Even with recent progress in lightweight LLMs through techniques like model distillation and quantization, the language model remains the most resource-intensive component. As a result, only a small portion of compute resources can go to TTS. This makes it hard to run high-quality models on edge devices.
Let’s evaluate the options discussed earlier in light of these constraints:
- Closed-source APIs (e.g., ElevenLabs) need constant internet access and external servers. These conditions are often not available or not ideal, for edge deployment.
- Open-source state-of-the-art models such as Canopy Orpheus and Sesame CSM offer exceptional voice quality but are too resource-intensive. Orpheus, for instance, needs at least 12GB of GPU VRAM. CSM and Chatterbox require around 6GB, which exceeds what’s typically available on edge hardware.
This leads us to consider alternatives optimized for edge deployment, even if they sacrifice some fidelity in voice quality. One such model is Kororo TTS, a lightweight open-source TTS system with just 82 million parameters. It requires just 1.5GB of GPU VRAM and is fast enough for real-time inference. Though it doesn’t match the expressiveness of Orpheus or CSM, it delivers natural-sounding speech suitable for conversational applications. Additionally, it comes with an open library and over 20 pre-configured voice styles, making it developer-friendly and easy to integrate.
In summary, leading TTS models excel in realism and emotional nuance. However, their high resource demands make them impractical for edge deployment. Kororo TTS offers a compelling alternative, striking a balance between performance, resource efficiency and usability. For voice chat applications running on edge devices, it stands out as a practical and reliable choice.
Conclusion
By now, you should have a clear picture of the current Text-to-Speech landscape. Models like Canopy Orpheus, Sesame CSM and Chatterbox are setting new standards for naturalness, emotion and expressiveness in this fast-moving field.
Choosing the right solution depends entirely on your needs and constraints. Here’s a quick guide to help you decide:
- For edge devices without stable internet access, lightweight models like Kororo TTS are a solid choice. Alternatively, you can use quantized versions of larger models for local inference.
- If your top priority is voice quality and you have access to a GPU or cloud infrastructure, choose high-fidelity open-source models like Chatterbox, CSM or Orpheus, with Chatterbox being the best option if you need to do voice clonning.

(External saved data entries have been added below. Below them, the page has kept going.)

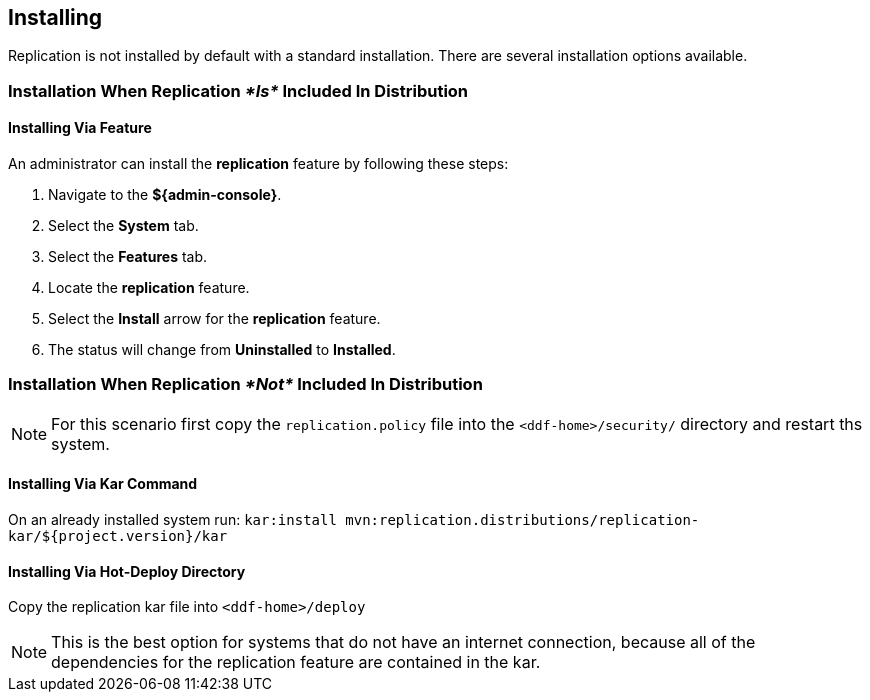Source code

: :title: Installing
:type: using
:status: published
:parent: Replication
:summary: Instructions for installing replication.
:order: 02

== {title}

Replication is not installed by default with a standard installation. There are several installation options available.

=== Installation When Replication _*Is*_ Included In Distribution
==== Installing Via Feature
An administrator
can install the *replication* feature by following these steps:

. Navigate to the *${admin-console}*.
. Select the *System* tab.
. Select the *Features* tab.
. Locate the *replication* feature.
. Select the *Install* arrow for the *replication* feature.
. The status will change from *Uninstalled* to *Installed*.

=== Installation When Replication _*Not*_ Included In Distribution
[NOTE]
For this scenario first copy the `replication.policy` file into the `<ddf-home>/security/` directory and restart ths system.



==== Installing Via Kar Command

On an already installed system run: `kar:install mvn:replication.distributions/replication-kar/${project.version}/kar`

==== Installing Via Hot-Deploy Directory

Copy the replication kar file into `<ddf-home>/deploy`

[NOTE]
This is the best option for systems that do not have an internet connection, because all of the dependencies for the replication feature are contained in the kar.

- If you need broad multilingual support and want to minimize engineering overhead, closed APIs like OpenAI Audio API or ElevenLabs offer ready-to-use solutions with impressive language coverage and emotional control.
Finally, keep in mind that the TTS field is evolving at a rapid pace. Solutions that are state-of-the-art today may be replaced or surpassed in a matter of weeks. Advancements in distillation, quantization and training efficiency are making TTS deployment easier across platforms. These improvements bring high-quality voice synthesis to everything from mobile apps to embedded systems.